How to Fund Your Video Game Habit: 8 Important Tips

Video games are an accessible and ridiculously fun hobby, but there’s a small issue; if you want to stay up-to-date with the latest gaming systems, accessories, and games, you’ll need a decent amount of money. New consoles cost several hundred dollars, computer upgrades cost hundreds of dollars (or more), and most of the major titles that come out are $60 or more upon release.

If you’re serious about gaming and you want to indulge in your hobby, you’ll need a strategy to keep that hobby funded.  

Tips for Funding Your Video Game Habit

These tips can help you buy all the games, gear, and accessories you need to fuel your habit.

1.       Make use of subscription services. First, consider taking advantage of a subscription service. Most consoles offer some kind of subscription service, where for a certain monthly or annual fee, you’ll get free games on a regular basis. For example, with PlayStation Plus, you’ll get access to two or more free games every month for PS4; if you purchase your subscription annually and look for discounts, you can usually get it for as low as $50 per year. This is a cost-effective way to try out new games and continuously build your library. Just be aware; in many cases, you’ll only get to keep the games for as long as you’re a paying subscriber.
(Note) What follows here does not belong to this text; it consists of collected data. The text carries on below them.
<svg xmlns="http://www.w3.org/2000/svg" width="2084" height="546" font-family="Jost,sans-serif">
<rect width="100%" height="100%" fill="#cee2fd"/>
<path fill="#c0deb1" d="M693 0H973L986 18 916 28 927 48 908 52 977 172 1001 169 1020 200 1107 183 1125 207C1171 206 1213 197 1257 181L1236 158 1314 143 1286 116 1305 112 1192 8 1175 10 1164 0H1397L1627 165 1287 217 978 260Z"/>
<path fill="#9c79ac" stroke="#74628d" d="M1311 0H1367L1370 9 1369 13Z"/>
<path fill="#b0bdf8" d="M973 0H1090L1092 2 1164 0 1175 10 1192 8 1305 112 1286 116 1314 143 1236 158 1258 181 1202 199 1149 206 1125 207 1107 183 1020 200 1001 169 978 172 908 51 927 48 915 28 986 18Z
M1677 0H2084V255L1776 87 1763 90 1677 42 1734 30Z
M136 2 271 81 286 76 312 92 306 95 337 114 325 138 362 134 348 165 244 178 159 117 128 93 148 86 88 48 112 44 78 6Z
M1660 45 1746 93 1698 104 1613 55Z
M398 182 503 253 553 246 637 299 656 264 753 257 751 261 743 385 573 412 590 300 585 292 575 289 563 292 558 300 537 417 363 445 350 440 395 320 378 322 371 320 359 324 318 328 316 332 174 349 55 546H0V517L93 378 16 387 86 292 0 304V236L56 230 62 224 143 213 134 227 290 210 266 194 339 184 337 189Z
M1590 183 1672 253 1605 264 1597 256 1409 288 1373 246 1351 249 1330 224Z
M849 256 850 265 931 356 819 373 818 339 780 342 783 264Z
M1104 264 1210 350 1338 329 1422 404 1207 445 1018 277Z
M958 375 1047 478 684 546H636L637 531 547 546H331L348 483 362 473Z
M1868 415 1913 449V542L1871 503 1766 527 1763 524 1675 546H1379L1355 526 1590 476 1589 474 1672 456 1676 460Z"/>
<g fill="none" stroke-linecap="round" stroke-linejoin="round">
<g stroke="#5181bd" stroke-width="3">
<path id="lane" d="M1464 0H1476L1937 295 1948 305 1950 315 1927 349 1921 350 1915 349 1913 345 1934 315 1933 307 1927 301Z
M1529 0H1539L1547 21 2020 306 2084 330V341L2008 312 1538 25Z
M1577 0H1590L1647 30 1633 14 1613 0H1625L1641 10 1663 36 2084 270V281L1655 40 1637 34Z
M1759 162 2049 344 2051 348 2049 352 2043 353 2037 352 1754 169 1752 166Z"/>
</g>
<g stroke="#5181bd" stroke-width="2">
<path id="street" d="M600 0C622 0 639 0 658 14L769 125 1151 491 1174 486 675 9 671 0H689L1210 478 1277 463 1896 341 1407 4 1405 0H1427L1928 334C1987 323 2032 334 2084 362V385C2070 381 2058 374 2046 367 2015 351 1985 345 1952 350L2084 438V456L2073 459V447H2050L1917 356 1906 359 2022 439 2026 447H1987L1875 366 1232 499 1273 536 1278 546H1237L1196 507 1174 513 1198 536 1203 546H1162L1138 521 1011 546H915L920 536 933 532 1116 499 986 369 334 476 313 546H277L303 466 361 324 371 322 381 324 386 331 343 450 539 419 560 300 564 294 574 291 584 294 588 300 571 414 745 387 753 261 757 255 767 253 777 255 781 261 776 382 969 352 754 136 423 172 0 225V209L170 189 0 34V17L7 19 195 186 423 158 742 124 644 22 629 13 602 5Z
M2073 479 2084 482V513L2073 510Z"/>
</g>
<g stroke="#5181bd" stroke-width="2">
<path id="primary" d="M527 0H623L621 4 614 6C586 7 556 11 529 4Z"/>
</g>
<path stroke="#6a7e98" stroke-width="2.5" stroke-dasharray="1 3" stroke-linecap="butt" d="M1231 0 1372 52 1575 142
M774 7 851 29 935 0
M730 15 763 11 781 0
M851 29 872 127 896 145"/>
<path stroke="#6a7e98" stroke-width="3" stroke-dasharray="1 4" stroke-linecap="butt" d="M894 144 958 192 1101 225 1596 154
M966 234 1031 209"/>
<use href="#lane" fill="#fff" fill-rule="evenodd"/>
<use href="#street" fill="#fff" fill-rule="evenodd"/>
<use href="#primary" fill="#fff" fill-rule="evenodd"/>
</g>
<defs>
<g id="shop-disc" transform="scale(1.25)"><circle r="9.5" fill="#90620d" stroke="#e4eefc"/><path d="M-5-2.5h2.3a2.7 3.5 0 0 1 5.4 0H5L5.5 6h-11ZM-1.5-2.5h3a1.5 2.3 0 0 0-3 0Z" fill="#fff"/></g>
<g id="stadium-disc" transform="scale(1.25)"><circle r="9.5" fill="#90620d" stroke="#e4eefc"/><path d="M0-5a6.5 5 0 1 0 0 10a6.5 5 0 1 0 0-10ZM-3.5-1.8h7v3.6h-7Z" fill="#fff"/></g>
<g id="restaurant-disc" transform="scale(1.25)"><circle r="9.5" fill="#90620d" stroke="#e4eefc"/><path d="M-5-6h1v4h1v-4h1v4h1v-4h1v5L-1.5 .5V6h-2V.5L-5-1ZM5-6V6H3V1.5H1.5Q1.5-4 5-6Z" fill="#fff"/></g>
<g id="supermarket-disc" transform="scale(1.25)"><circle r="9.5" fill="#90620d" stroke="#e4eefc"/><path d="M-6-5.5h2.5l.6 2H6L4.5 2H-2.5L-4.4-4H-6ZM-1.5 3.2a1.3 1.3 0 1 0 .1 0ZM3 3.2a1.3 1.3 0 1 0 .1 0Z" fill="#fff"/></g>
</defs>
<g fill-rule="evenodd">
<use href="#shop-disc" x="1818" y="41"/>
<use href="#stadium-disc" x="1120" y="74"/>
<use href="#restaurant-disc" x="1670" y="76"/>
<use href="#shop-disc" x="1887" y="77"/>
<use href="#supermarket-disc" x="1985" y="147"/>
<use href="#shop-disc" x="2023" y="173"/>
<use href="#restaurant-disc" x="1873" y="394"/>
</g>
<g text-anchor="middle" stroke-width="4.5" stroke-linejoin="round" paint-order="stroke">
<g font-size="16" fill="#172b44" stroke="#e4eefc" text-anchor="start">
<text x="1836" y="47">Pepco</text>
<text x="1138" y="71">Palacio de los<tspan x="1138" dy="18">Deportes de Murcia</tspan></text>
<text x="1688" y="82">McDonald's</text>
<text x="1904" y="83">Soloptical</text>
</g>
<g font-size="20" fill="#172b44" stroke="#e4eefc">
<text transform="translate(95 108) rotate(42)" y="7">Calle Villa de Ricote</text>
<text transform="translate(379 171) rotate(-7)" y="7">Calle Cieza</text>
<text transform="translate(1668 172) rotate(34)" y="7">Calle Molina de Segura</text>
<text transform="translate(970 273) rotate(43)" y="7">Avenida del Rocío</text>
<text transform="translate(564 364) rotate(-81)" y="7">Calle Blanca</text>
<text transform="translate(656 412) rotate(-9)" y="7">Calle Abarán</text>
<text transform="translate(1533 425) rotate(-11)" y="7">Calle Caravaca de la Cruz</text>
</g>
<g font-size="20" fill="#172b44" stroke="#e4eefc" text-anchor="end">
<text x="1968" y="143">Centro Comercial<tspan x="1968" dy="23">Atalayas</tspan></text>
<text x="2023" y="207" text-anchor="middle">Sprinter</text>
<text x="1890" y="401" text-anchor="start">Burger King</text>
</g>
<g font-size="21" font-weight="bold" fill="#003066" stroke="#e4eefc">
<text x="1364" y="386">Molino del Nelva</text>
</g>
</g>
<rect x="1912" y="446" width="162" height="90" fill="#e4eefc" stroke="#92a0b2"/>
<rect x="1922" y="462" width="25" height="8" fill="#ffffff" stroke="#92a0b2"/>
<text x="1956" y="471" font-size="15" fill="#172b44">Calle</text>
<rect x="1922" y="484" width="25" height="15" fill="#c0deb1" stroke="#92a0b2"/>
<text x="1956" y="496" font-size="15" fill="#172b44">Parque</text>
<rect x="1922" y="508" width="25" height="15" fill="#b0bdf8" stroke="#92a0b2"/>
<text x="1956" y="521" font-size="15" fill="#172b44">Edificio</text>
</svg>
2.       Remain patient. Next, remain patient (if you can). When they release, games tend to be relatively expensive, but it only takes a few months before they come down in price. In time, you’ll see deep discounts, with games only a few years old selling for a fraction of their original MSRP. If you can hold out for a few months, you can usually nab a 25 to 50 percent discount—and you’ll see even steeper price cuts in the future.

3.       Look for discounts and bundles. Keep an eye out for special discounts, offers, and bundles. In many cases, game distributors and online commerce platforms will attempt to attract customers with special deals. You may be able to find good games for dirt cheap this way. Participate in online forums dedicated to finding great deals on video games, and subscribe to social media feeds where these types of packages are advertised.

4.       Monetize your hobby. If you love playing video games, why not make some money with your hobby? There are several viable options here. For example, you could stream yourself playing your favorite game and make money through ads, subscriptions, and donations. You could review games on a blog, and make money with ads, affiliate links, and premium content. It’s hard to break into this content creation industry, since there’s so much competition, but it could be a valuable way to make extra money.

5.       Create additional passive income streams. If you want to earn extra income, consider adding passive revenue streams to your personal finance strategy. These streams can earn you regular income without requiring much ongoing effort on your part. For example, you can purchase rental property and collect rent from tenants, or invest in dividend-paying stocks, and collect quarterly dividends.

6.       Buy physical copies and resell. It’s popular to buy digital copies of games these days, since it makes for easier storage, and you can download games at your convenience rather than ordering online and waiting for shipping or heading out to a physical store. However, it could be better to buy physical copies of games; this way, when you’re done playing them, you can resell them on the secondary market and make back a portion of what you paid for them. Games depreciate quickly, but every bit helps.

7.       Avoid microtransactions. Some games offer microtransactions—small purchases that give you some kind of in-game advantage or special items. These are tempting to buy, because they’re offered in such small increments, but they can quickly add up to damage your budget. Avoid games with microtransactions and/or limit your purchases.

8.       Play what you have. Sometimes, gamers are tempted to become collectors, rather than players. Just because a game looks exciting doesn’t mean you’ll be happier with it in your collection—especially if you already have a backlog of games you haven’t played yet. The next time you think about buying a game, consider playing what you already have.

Refining Your Approach

You may find that some of these strategies work better for you than others. For example, if you’re always eager to get new games the day they come out, it wouldn’t make sense for you to wait for months or years to get a better price. Learn from your past decisions and keep refining your approach to save more money and keep your hobby adequately funded.